Bring together copies of the lines in the data below that contain the word "cite".

(Stored data)
******************************
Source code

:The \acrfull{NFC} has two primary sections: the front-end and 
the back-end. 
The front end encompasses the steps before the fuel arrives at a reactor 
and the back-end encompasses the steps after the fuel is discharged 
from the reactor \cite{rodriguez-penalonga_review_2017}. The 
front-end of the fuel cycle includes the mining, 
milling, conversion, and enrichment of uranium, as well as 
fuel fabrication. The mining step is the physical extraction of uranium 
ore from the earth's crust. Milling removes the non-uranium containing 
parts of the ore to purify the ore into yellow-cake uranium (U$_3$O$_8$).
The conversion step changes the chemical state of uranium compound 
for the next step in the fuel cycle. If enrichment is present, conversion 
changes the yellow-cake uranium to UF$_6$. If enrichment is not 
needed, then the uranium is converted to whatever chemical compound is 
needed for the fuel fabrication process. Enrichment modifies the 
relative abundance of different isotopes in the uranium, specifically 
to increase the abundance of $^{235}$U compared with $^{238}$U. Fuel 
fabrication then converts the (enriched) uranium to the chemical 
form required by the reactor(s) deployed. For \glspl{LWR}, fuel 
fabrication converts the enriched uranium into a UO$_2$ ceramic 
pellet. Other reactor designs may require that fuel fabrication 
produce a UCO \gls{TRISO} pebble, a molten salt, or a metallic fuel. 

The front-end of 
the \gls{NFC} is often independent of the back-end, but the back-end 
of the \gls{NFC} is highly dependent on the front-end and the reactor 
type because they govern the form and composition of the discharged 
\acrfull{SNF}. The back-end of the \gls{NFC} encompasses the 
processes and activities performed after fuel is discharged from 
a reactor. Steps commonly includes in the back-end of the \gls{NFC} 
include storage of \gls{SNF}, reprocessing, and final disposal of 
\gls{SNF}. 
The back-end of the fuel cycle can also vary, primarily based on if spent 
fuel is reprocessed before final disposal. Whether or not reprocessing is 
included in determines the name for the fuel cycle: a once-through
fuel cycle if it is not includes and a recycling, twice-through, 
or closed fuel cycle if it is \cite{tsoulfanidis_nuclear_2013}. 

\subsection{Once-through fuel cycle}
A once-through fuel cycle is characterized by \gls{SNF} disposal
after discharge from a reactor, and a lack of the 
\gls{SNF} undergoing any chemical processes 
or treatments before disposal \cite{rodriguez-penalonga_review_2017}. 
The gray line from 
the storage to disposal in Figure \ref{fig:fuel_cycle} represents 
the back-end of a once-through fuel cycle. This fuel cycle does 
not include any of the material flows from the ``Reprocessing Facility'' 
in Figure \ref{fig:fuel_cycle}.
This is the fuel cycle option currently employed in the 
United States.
******************************
__The completed task__.
from the reactor \cite{rodriguez-penalonga_review_2017}. The 
or closed fuel cycle if it is \cite{tsoulfanidis_nuclear_2013}. 
or treatments before disposal \cite{rodriguez-penalonga_review_2017}. 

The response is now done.